Medieval conceptions of science were totally different to our own, and are often very difficult to grasp, given their completely different world view. But Hannam smooths the corners away, helping us understand the important role of magic and astrology in moving knowledge forward, and how medieval Catholicism was actually often a force for improved scientific knowledge rather than against it. He even manages to, half, rehabilitate that dread organisation: the Inquisition! And he does all this while making us aware of the, often unacknowledged, debt that ‘modern’ scientific thinkers from the renaissance onwards owe to their medieval forebears.

My only quibble with this book is that Hannam defends medieval thinkers a little too zealously. I have no doubt that their contribution to the birth of modern science, and the advancements that were made in the Renaissance, has been woefully underestimated. But I also think that Hannam goes a little too far the other way. Whilst he bemoans the use of the term the ‘dark ages’, the period up to 1000 AD (so the 600 years after the fall of the Roman Empire) get a scant 20 pages in his book – for a very good reason – not a lot happened.

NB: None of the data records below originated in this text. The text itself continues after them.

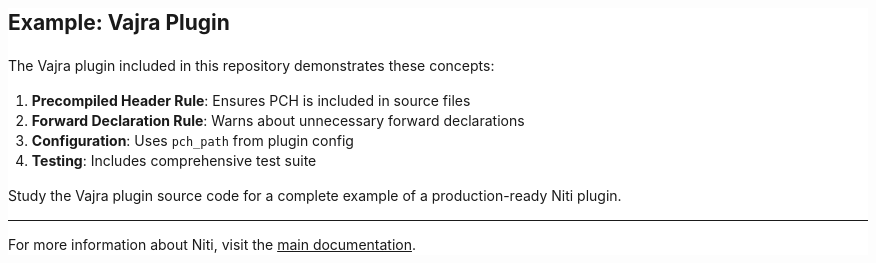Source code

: ## Example: Vajra Plugin

The Vajra plugin included in this repository demonstrates these concepts:

1. **Precompiled Header Rule**: Ensures PCH is included in source files
2. **Forward Declaration Rule**: Warns about unnecessary forward declarations
3. **Configuration**: Uses `pch_path` from plugin config
4. **Testing**: Includes comprehensive test suite

Study the Vajra plugin source code for a complete example of a production-ready Niti plugin.

---

For more information about Niti, visit the [main documentation](https://github.com/your-org/niti).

In fact, there’s only another 40 pages from that up to the 12th century, which Hannam calls a renaissance in itself. And if you accept that the Renaissance ‘proper’ began in the late 13th century, then most of the book isn’t actually taken up with the medieval period at all. However, the section that is does describe some interesting advancements, especially in architecture,  mathematics, and related to that astrology and clock-making.

But much of the time of medieval scholars seemed to be spent either in darkness, or in trying to access and understand the knowledge of the Islamic world. Hannam seems to be playing a sleight of hand by taking a large period of time which most people accept as the early Renaissance and rebranding it as the late medieval period, so he can hold up the accomplishments of medieval scholars.

That aside, it is a fascinating book, making a dry and difficult subject accessible and enjoyable. And I can forgive Hannam his zeal as he does illuminate the debt modern science owes to those scholars who went before them – whatever period they were working in.